Ovviamente, stiamo sempre parlando di una condizione migliore di quella offerta dal resto del panorama politico italiano (il PDL non fa nemmeno le tessere), ma, per i motivi descritti finora, del tutto insufficiente per un Partito che è nato per interpretare il rinnovamento.

LA SOLUZIONE

Innanzitutto andrebbero rese obbligatorie le primarie interne anche per i livelli provinciali e comunali. Non risolverebbero affatto il problema ma perlomeno renderebbero un po' meno facili i "giochetti", come detto prima. Ovviamente in via del tutto transitoria, in attesa che un "nuovo sistema" possa entrare in funzione.
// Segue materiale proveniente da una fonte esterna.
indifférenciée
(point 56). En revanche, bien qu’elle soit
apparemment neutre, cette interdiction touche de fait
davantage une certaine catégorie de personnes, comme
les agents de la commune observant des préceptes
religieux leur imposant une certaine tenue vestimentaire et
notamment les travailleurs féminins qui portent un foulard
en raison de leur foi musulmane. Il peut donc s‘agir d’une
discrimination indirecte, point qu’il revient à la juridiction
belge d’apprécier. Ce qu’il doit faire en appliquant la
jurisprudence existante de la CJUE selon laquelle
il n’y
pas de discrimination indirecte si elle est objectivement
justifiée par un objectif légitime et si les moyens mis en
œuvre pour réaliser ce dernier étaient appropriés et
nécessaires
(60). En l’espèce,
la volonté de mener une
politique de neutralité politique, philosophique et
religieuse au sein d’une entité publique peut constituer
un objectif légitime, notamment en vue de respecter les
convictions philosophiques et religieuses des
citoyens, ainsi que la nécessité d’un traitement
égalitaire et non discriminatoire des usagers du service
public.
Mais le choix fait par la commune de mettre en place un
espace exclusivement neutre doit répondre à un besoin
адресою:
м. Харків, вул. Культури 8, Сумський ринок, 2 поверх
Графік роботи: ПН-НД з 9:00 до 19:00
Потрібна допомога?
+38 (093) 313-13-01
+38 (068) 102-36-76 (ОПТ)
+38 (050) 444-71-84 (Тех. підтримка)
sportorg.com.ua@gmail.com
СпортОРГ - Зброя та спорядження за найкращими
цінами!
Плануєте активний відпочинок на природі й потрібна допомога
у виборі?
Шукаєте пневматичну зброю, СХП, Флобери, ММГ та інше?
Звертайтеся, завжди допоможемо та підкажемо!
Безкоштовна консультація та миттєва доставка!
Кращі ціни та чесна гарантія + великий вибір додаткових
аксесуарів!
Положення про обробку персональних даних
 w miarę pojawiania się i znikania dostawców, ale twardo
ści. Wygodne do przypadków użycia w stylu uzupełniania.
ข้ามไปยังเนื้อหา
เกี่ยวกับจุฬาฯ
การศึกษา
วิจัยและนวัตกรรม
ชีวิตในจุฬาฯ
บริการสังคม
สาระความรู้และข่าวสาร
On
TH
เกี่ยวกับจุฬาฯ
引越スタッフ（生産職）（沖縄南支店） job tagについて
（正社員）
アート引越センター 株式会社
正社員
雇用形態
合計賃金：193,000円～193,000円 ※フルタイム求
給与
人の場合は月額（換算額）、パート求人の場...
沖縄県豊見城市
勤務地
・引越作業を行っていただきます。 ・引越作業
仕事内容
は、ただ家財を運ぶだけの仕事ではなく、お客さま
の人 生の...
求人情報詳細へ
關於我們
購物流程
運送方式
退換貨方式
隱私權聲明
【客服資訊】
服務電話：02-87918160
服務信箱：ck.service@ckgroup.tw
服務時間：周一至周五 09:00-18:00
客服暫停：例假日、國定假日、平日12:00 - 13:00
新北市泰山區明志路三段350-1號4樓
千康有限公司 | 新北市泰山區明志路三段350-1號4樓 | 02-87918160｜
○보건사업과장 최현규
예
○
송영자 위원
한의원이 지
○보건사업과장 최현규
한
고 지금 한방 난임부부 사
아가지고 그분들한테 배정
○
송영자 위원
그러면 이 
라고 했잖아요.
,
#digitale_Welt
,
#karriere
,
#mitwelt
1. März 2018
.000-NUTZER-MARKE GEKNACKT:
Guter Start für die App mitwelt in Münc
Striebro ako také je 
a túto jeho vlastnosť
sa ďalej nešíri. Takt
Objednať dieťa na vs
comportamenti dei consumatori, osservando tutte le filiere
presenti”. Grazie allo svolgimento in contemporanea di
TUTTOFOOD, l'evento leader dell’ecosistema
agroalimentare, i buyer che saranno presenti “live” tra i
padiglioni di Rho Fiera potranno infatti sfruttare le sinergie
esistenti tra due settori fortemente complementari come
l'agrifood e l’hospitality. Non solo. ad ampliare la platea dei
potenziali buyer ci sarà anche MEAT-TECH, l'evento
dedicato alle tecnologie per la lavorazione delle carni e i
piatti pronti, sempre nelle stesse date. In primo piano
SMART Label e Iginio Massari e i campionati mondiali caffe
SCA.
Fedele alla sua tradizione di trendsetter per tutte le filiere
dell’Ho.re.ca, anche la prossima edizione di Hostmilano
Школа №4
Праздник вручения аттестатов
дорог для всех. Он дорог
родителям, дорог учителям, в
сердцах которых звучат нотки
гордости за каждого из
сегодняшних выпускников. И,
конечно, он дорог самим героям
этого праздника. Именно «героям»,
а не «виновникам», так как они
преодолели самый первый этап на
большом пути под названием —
Un sistema che premi la partecipazione e l'impegno nella vita di partito.

E' un po' difficile trovarlo: come "misurare" la partecipazione alle iniziative pubbliche di partito, come misurare l'ascolto dei cittadini, come misurare le competenze di ognuno, come misurare la passione  e l'interesse di ciascuno per il PD? E' ovvio che tutto questo non si può fare (o perlomeno non vedo come si possa fare). Tuttavia, una soluzione "parziale" ma importante c'è: misurare la partecipazione alla vita di partito. Come? Semplice: si preveda per Statuto che ogni Circolo deve fare tot "assemblee obbligatorie" in tot tempo (direi 26 all'anno, una ogni due settimane), assemblee aperte a chiunque voglia partecipare, in cui si discuta di tutto ciò che può animare la vita di un Circolo e il suo impegno sul territorio. Ma soprattutto si preveda che a quelle assemblee si prendano le presenze dei "registrati", ovvero coloro che ne hanno fatto richiesta. A che pro? Semplice: ogni qual volta si andrà ad elezione di una qualsiasi carica interna (segretario di circolo, provinciale, regionale, nazionale e relative assemblee), potranno partecipare all'elezione solo coloro che hanno totalizzato almeno un tot di presenze alle assemblee in un tot di mesi precedenti (direi il 20% di quelle dei 12 mesi precedenti).

E' un metodo solo apparentemente "chiuso": la partecipazione alle assemblee è infatti aperta a tutti (ovviamente, orari e date delle assemblee dovranno variare e rese compatibili con le esigenze lavorative / scolastiche). Inoltre, se per i candidati alle elezioni è giusto estendere la partecipazione ai cittadini tutti, poichè saranno poi i cittadini tutti a scegliere chi li deve amministrare, per le cariche interne di un partito questo non ha invece molto senso. E' giusto invece che chi gestisce il partito sia scelto da chi lo vive, quel partito (o perlomeno dimostra una minima partecipazione).

CONCLUSIONI

La soluzione da me proposta forse non è la migliore in assoluto. Sinceramente non riesco a trovare di meglio. So però di certo che il problema c'è, non si può negare, e comporta problemi belli grossi: dunque una soluzione, ed una soluzione efficace, va trovata. Altrimenti tutti i discorsi sul "rinnovamento", di facce modi e contenuti, sono solo parole al vento.